Histhéroïque Beethoven à La Philharmonie de Paris

10 mars 2016 Par Bérénice Clerc | 0 commentaires

Laurence Equilbey retrouve le plateau de la Philharmonie de Paris pour un Beethoven Héroïque avec Insula Orchestra et Nicolas Angelich au piano. Une jolie soirée musicale sous les applaudissements et les bravos des spectateurs exaltés.

Mardi 8 mars, Paris sous la lumière de la lune ascendante, une veille d’éclipse de soleil et à la fin de l’unique journée internationale de lutte pour les droits des femmes, il fait froid.

La longue marche du métro vers la Philharmonie permet de découvrir un écran géant, au sol, illisible au loin caché par de nombreux lampadaires, le vent s’engouffre dans le grand escalier et les deux escalators où les spectateurs en nombre stagnent car la circulation est difficile à cause du manque d’espace aux tournants. Fouilles, ouverture de manteaux et palpations électronique de rigueur, pair impair, la salle est comble du parterre au dernier étage sans oublier l’arrière scène.

Insula Orchestra, un la pour tous, Laurence Equilbey et Nicolas Angelich s’installent pour le concerto pour piano n°4. Échanges de regards, la musique peut naître. La scène semble toute petite, le piano à l’avant cache le corps de Laurence Equilbey, cela ne semble pas gênant au début, mais la gestuelle de la chef fait entièrement parti de ce type de concert, le manque se fera sentir à mesure de l’avancée de la partition.

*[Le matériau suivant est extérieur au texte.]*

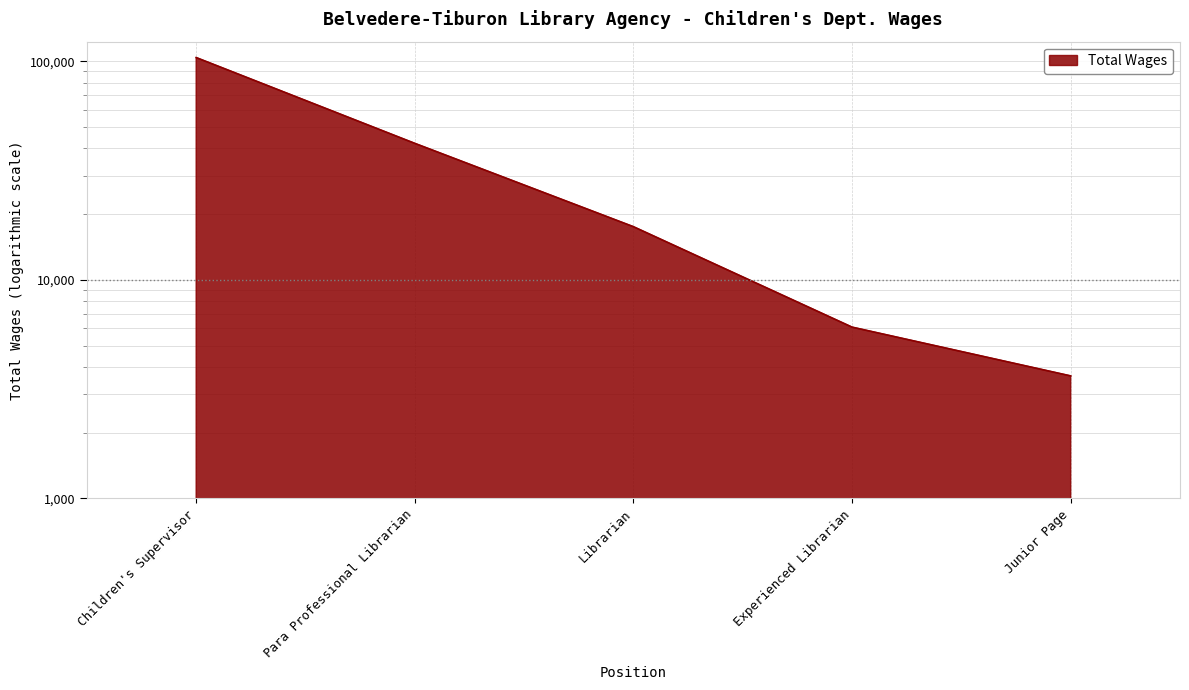

True or false: there are more than 0 points higher than both neighbors.

False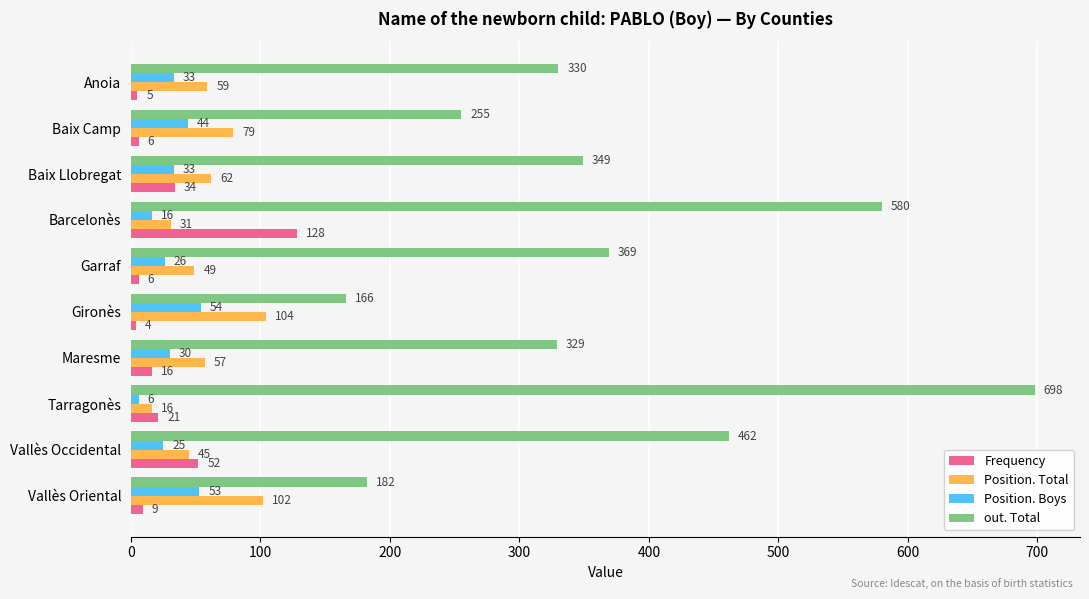

List the series in order of their peak value, lowest first.

Position. Boys, Position. Total, Frequency, out. Total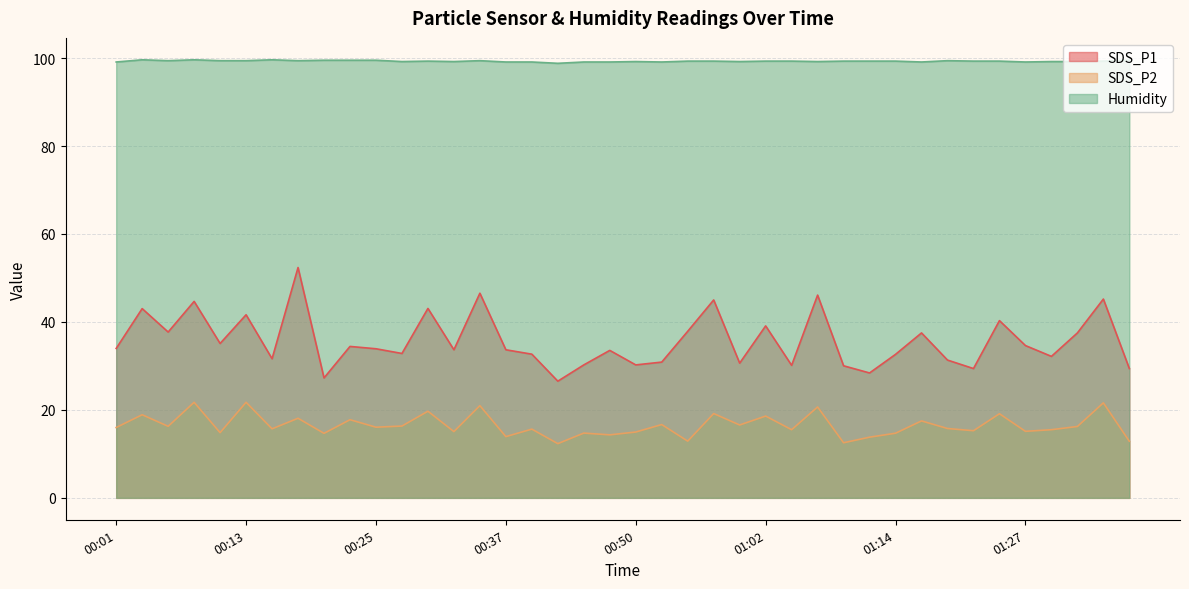

Is it true that Humidity equals 139.0 at 00:35?

False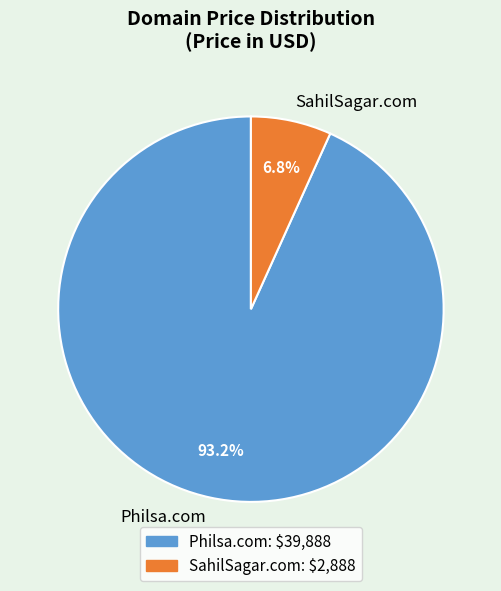

What percentage is the Philsa.com slice, to the nearest percent?

93%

Il fut pourtant drôle de voir jaillir du piano un bras, un morceau de main ou un bout de tête avec quelques cheveux quasi dressés !

Insula Orchestra a un très beau son, chaque concert le prouve, il se renouvelle et s’installe dans de jolies éclats. Nicolas Angelich est chez lui, il respire la partition, comme si elle coulait de ses doigts juste là pour les spectateurs du soir. Son doigté est très agréable à regarder et les sonorités de piano s’arrondissent avec douceur et délicatesse.

La musique nous parvient, la salle étouffe pourtant le son comme si un couvercle ou une épaisse vapeur d’eau le rendait plus pesant. La foule applaudit et hurle « BRAAAAAAVOOOOOOO ».

Le soliste vedette revient pour un court solo puis l’entracte commence.

A l’étage une société en profite pour servir ses cocktails à ses gros clients ou ses fidèles employés peut-être. Dans le couloir, une chanceuse classe de niveau primaire semble ravie d’être là, chacun discute, commente, reste à sa place ou vaque à différentes occupations avant de retrouver son siège.

Plus de piano, l’orchestre et Laurence Equilbey s’offrent à l’ »héroïque » symphonie n°3.

Laurence Equilbey choisit une configuration historique, loin des « grosses cavaleries »  habituelles ou de références.

Insula Orchestra confirme toute la beauté des couleurs de ses instruments d’époque. Des vents magnifiques, la première flûte, le cor, des percussions puissantes et précises, les bois et les violons, tout est séparé, tout est ensemble. La beauté de la matière musicale semble palpable quand Laurence Equilbey lâche la baguette et dirige à mains nues.

La musique est belle, sa structure solide, la qualité du travail est indéniable mais, il y a un mais pour ce concert. Une sorte de détachement se dégage de ce concert, un manque d’émotion, d’emportement nécessaire et contrôlé, il manque un peu de passion, de romantisme, de sensibilité et de sensualité.

Tout est là, l’orchestre est virtuose, la partition joliment interprétée mais Laurence Equilbey a donné la mauvaise ou plutôt l’excellente habitude de l’excellence alors un rouage bien huilé frustre un peu et donne envie de voir briller toute la poussière étincelante du son qui emporte ailleurs.

La foule des spectateurs a adoré, les rappelles furent nombreux et les spectateurs heureux regagnèrent le froid nocturne qui en taxi, en navette, à vélo, à pied ou en métro comme des héros chargés de l’énergie de Beethoven et des musiciens. Le concert est visible ici et la tournée d’Insula Orchestra continue, il faut les voir en live, soutenir leurs projets pour mesurer tous leurs talents.